We got to chat with Alexey Pajitnov and Henk Rogers about Tetris, its impact, its future, and its origins.

At E3 2009, Jonathan Metts and I sat down and chatted with Tetris creator Alexey Pajitnov and Henk Rogers, President and CEO of Tetris licenser Blue Planet Software. The reason for the interview was to celebrate the 25th anniversary of Tetris on June 6, 2009.

"[It] is a momentous occasion," said Rogers of the celebration.

As for why the game has such a great longevity, he said, "the gameplay is just rock solid…We expected someone to come up with a better game, but they haven't."

Alexey Pajitnov and Henk Rogers

When asked about the future of the game, Rogers and Pajitnov see the video game developing as a sport.

"Competitive one-on-one, team Tetris, all of the above," Rogers said of the possibilities for Tetris as a sport.

The key to this, according to Rogers, is to make the game even.

"If you have a game where you're winning more than half or losing more than half, then you lose interest," he said. "The only drawback to Tetris is that you have to find somebody of your own [skill] level."

In an effort to keep the "sport" fair, there will be a handicap system integrated into Tetris that will function similarly to the handicap system in golf.

As for how the actual sport will function, Rogers presented one idea that ties in with how Tetris requires so much focus that you can't look at your opponent's screen. In a form of team Tetris, two teams could play each other while there is "a coach or a navigator" managing them and watching their opponent's actions. In a setup similar to rugby, one player on each team would have the focus on them at one time. So basically, it is a one-on-one game where player's screens can be switched on a whim.

Electronic Entertainment Expo 2009: Tetris 1989 NES

Pajitnov originally envisioned Tetris as a competitive game, if only because of the fact that it had a running score. He said that single player is what hooks people, but multiplayer keeps them around.

Rogers sees a bigger distinction between single player and multiplayer Tetris.

"There is a difference between a game and solitaire," he said. "A game really requires two people and most of the experiences, like the original Mario, those are obstacle courses. It's not really a game. It's only a game if two of you are doing the same thing and you're competing to get across the obstacle course. Tetris easily crossed that bridge from being a single player to being a multiplayer game."

Electronic Entertainment Expo 2009: Tetris Party

As far as what Tetris has become in his home country of Russia, Pajitnov revealed that Russians use the word Tetris without capital letters so it is just a regular word in Russia that means "small casual game."
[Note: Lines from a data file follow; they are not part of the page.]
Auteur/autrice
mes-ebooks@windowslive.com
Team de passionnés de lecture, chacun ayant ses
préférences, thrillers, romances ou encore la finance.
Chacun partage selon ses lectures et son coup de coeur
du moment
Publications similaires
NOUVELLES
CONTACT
The two also commented on the way that Tetris keeps "people mentally healthy." Rogers cited a study where they discovered that Tetris changes the shape of the brain and increases the grey matter where intelligence comes from.
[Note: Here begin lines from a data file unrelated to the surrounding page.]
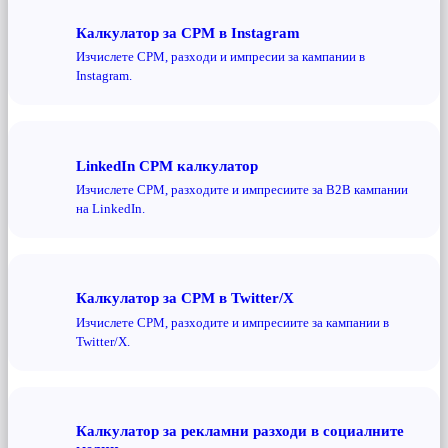
Калкулатор за CPM в Instagram
Изчислете CPM, разходи и импресии за кампании в
Instagram.
LinkedIn CPM калкулатор
Изчислете CPM, разходите и импресиите за B2B кампании
на LinkedIn.
Калкулатор за CPM в Twitter/X
Изчислете CPM, разходите и импресиите за кампании в
Twitter/X.
Калкулатор за рекламни разходи в социалните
There was also another study that delved into Post Traumatic Stress Disorder. In this study, people were subjected to a traumatic video, and after a break, one group played Tetris and the other group didn't. The people who played Tetris had fewer flashbacks than the ones who didn't.

When asked about what genre Tetris fits into, Pajitnov spoke of his own definition of a puzzle game, which is "some configuration that you need to figure out." He learned over time that this definition was not the standard.

"It's the first casual game of its own genre," Pajitnov added.